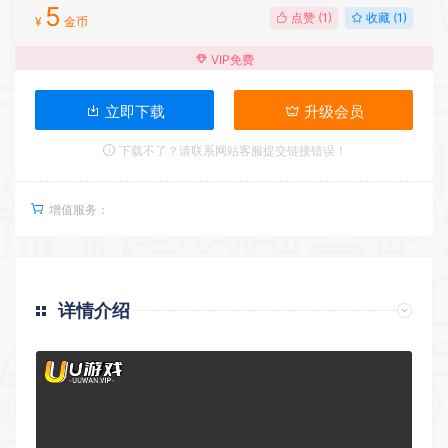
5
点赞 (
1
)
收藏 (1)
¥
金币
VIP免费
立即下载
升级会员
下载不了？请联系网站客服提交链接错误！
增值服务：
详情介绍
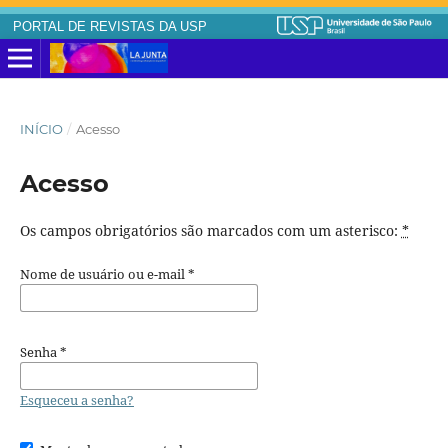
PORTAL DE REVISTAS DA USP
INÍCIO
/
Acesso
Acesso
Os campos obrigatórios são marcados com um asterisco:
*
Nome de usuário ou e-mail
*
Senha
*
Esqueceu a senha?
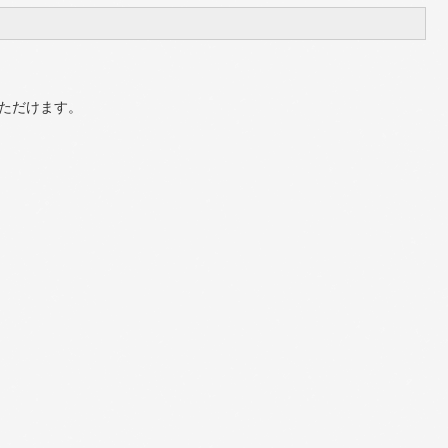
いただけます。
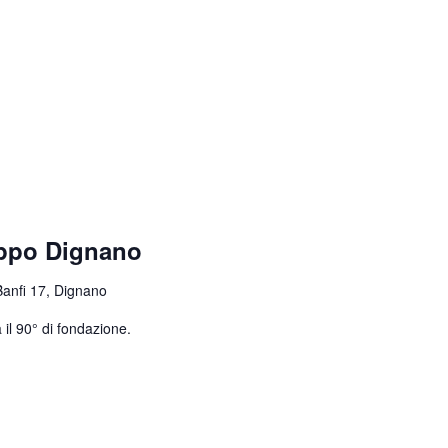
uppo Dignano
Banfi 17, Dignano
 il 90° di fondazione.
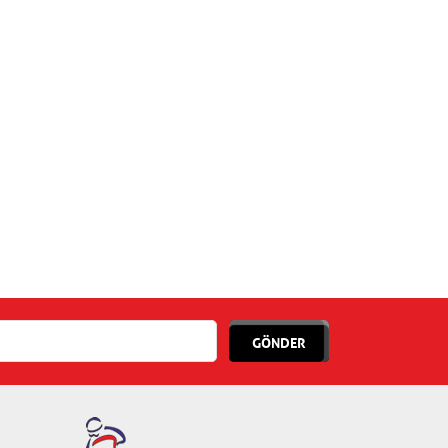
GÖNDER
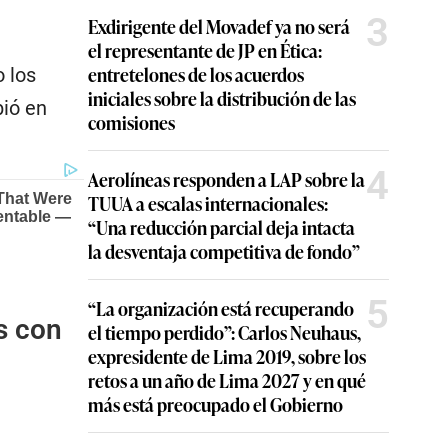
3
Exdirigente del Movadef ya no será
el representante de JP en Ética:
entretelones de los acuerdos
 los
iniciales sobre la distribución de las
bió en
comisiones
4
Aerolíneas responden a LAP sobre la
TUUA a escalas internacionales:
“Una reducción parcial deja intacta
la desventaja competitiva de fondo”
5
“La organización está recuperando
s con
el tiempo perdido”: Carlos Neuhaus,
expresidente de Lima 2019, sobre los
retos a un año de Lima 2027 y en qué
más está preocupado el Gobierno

________________

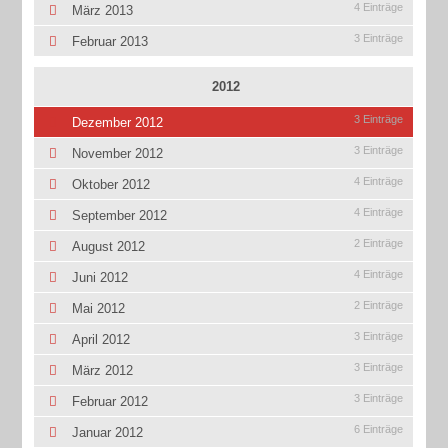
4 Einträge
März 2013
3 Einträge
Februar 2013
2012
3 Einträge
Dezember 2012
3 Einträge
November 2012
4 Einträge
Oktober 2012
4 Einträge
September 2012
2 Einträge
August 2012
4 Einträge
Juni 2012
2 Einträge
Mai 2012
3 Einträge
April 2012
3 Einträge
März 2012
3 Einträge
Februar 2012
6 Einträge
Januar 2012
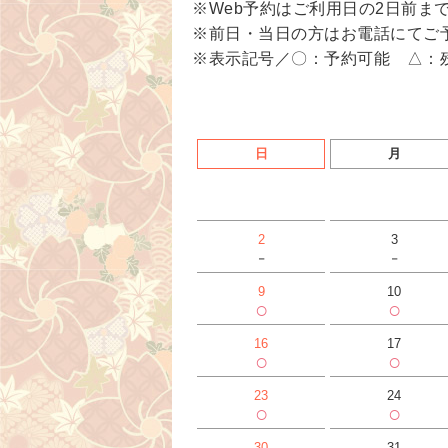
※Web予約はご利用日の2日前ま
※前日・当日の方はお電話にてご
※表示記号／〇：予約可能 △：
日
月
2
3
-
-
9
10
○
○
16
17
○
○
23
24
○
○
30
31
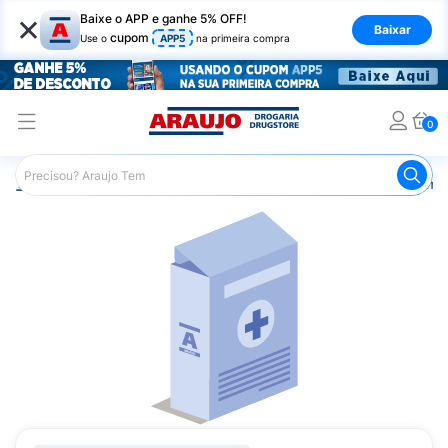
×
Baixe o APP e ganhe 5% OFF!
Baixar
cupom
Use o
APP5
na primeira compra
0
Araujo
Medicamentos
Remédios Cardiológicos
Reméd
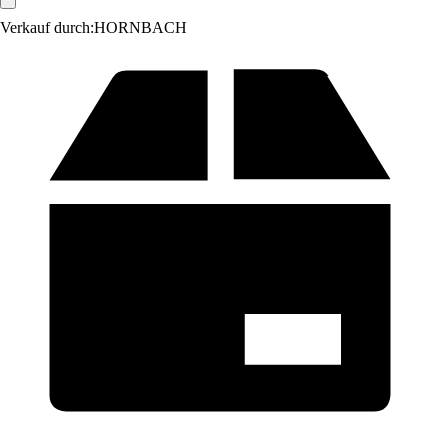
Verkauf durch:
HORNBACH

________________

**Exercise**
Copy the lines above exactly, beginning at the line that has "iniciales sobre la distribución de las" and stopping after the line that has "más está preocupado el Gobierno", and omit the rest.

**Answer space**
iniciales sobre la distribución de las
bió en
comisiones
4
Aerolíneas responden a LAP sobre la
TUUA a escalas internacionales:
“Una reducción parcial deja intacta
la desventaja competitiva de fondo”
5
“La organización está recuperando
s con
el tiempo perdido”: Carlos Neuhaus,
expresidente de Lima 2019, sobre los
retos a un año de Lima 2027 y en qué
más está preocupado el Gobierno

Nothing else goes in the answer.